You're totally missing the point here. There are a ton of DMAs out there, and if you can feed one from EA, and the neighboring one from WA, you save a LOT of bandwidth. Since you can do this for much of the eastern part of the US (south and west of OH/WV/VA basically), the bandwidth savings are rather large. Obviously spot beams aren't perfect so you can't re-use the same bandwidth on the same satellite for two neighboring DMAs, and sometimes for several DMAs, since the shape of the spots is determined by the angle of the satellite to the earth, and often has a totally different shape than the DMA.



trip1eX said:


> Well no one said Uverse was better than cable.
> 
> I said the best pipe doesn't automatically mean winning. Good enough and much cheaper usually is what wins in the marketplace. It doesn't sound like U-verse is even good enough compared to cable. But also you have to ask yourself whether most customers care about the limits you mention. You also have to view U-verse in terms of this DTV acquisition. What kind of internet speeds can they deliver over Uverse if DTV handles most of the video in the distant future?
> 
> And jsut like you're comparing Uverse to cable why not compare cable to fiber. Is fiber going to be so much better than cable to the consumer. WE know technically it is a better technology in terms of bandwidth. But will that matter to the consumer experience?

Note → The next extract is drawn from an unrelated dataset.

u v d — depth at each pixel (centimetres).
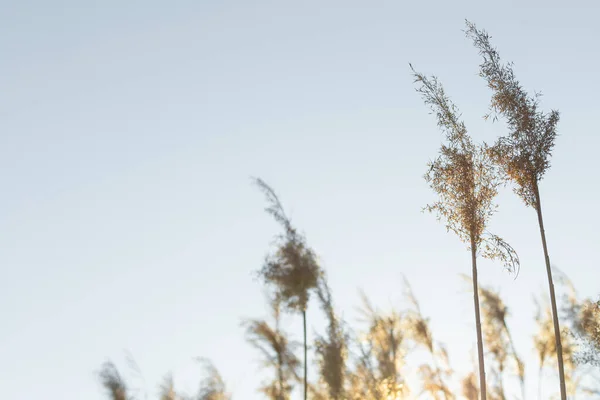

The problem is that U-Verse was engineered to equal cable in 2010, maybe 2011. It's now falling behind, and with 4k video and bigger DVRs (through the MSOs) just starting to come out, it's rapidly going to fall farther behind.

It could find a place in the market at a much lower price point, the problem is with a video service, there isn't much room to price lower, as the carriage fees are so absurdly high just to get the content.

Fiber isn't that much better than coax, but the phone companies don't have coax, so they have to go to fiber. FTTN just isn't good enough to compete with where coax is going.



> And what if you start providing gigabit connections over fiber to people for $60 or so? I wonder how habits change as far as sharing goes. With that kind of bandwidth and the wifi technologies of today I can imagine alot more bandwidth sharing will be going on between households.


The people who are sharing internet connections are already doing it with 50+mbps cable connections. Most people don't as it's a bit tricky to set up, and people are concerned about privacy/security/liability with other people on their connection.



> And again are the people in the world with these really fast connections doing anything with them that we should be doing? I guess I always hear about the fast connections but I never hear about what they are doing with them.


No one really needs a gigabit. But your home internet connection not being the bottleneck for anything would sure be nice. Upload speeds are also far better than what we have today.



> On one hand you like to bring up 30 years when talking about fiber. ON the other hand you don't seem to be seeing mobile technology past today.
> 
> No one said wireless has the same bandwidth as cable or fiber today or will have in the future. I'm just saying who knows in 5 or 10 or 15 or 20 years how much faster it gets and who knows what kind of wireless/fiber hybrid system is possible in the future if any. Who knows how habits change.


The thing is, it will take years just for the wireless companies to dig out of their current bandwidth crunch, and to keep up with the rising demand for mobile video applications. At the same time, home video bandwidth consumption will just keep going up with more streaming and 4k. Looking into the future, there will be even more of a gulf between wireless and wireline, not less.



> LTE already might be a good enough internet connection for some people according to the speeds some say they get. Then consider that many, white collar types at least, have internet access at work. How much do they need that home internet connection?


Some people use LTE as their main connection, but the plans are heavily capped, and have to be, as peak speeds are similar to cable, but the capacity just isn't there. Anything more that very light, casual use is just too much for wireless networks to handle.



> Well 30 years amortizing doesn't mean they make money or have a decent return. It just means every year they write off 1/30th of their initial capital outlay.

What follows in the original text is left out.